DATA FOR PROCESSING:

== Segment start ==

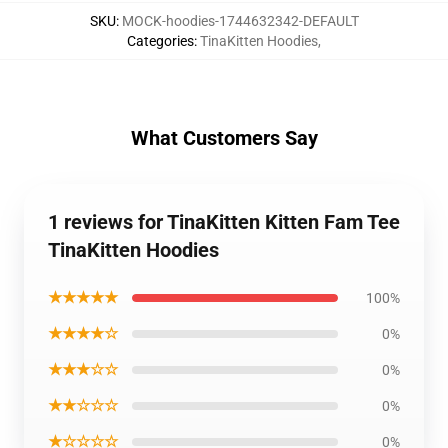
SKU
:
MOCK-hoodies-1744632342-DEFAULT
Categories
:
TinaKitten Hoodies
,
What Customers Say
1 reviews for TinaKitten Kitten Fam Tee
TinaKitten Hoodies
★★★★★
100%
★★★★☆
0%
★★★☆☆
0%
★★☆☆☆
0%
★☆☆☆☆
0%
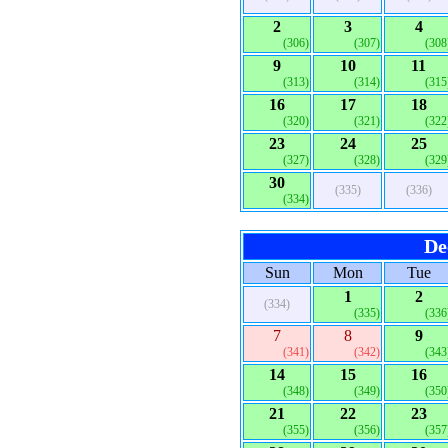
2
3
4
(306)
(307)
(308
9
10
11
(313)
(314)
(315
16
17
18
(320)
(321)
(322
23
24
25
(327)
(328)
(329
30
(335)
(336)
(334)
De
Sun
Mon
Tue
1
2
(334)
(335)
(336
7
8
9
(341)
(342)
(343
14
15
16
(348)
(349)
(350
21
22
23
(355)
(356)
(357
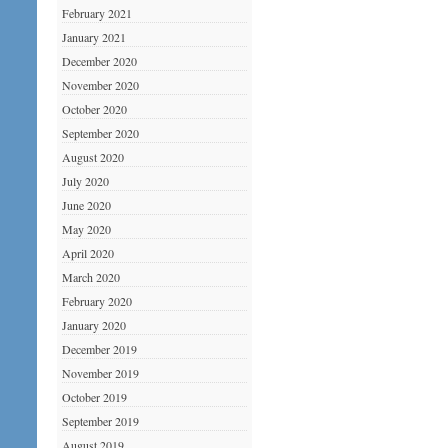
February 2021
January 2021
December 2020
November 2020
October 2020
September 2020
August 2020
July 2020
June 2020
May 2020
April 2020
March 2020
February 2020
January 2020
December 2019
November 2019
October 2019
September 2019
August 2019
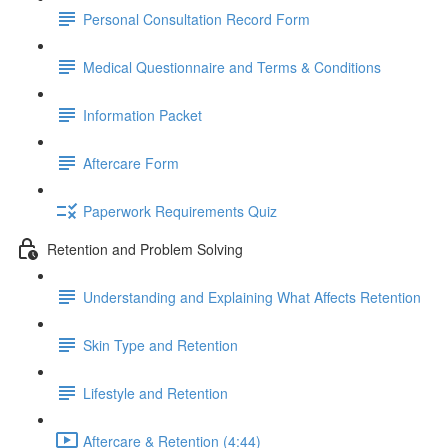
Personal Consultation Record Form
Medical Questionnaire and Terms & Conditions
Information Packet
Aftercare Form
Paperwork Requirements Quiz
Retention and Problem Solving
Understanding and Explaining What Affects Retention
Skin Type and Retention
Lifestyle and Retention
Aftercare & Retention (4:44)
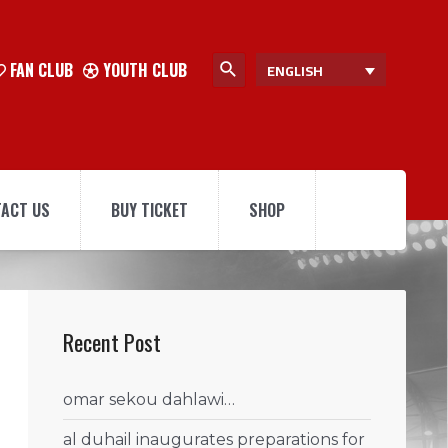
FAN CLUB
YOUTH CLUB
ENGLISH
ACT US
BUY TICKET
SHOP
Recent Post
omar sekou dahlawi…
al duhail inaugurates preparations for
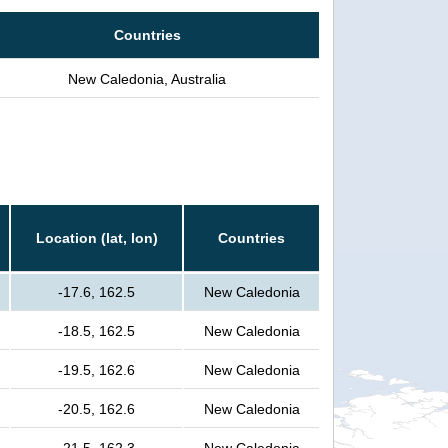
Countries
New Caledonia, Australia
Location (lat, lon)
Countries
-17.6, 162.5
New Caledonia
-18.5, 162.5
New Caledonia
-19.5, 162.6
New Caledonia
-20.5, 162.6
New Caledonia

== Segment end ==

EXERCISE INSTRUCTIONS: Copy only what runs above from the line containing "February 2020" through the line containing "New Caledonia, Australia", exactly. Leave out the pictures.

TASK SOLUTION:
February 2020
January 2020
December 2019
November 2019
October 2019
September 2019
August 2019
Personal Consultation Record Form
Medical Questionnaire and Terms & Conditions
Information Packet
Aftercare Form
Paperwork Requirements Quiz
Retention and Problem Solving
Understanding and Explaining What Affects Retention
Skin Type and Retention
Lifestyle and Retention
Aftercare & Retention (4:44)
FAN CLUB
YOUTH CLUB
ENGLISH
ACT US
BUY TICKET
SHOP
Recent Post
omar sekou dahlawi…
al duhail inaugurates preparations for
Countries
New Caledonia, Australia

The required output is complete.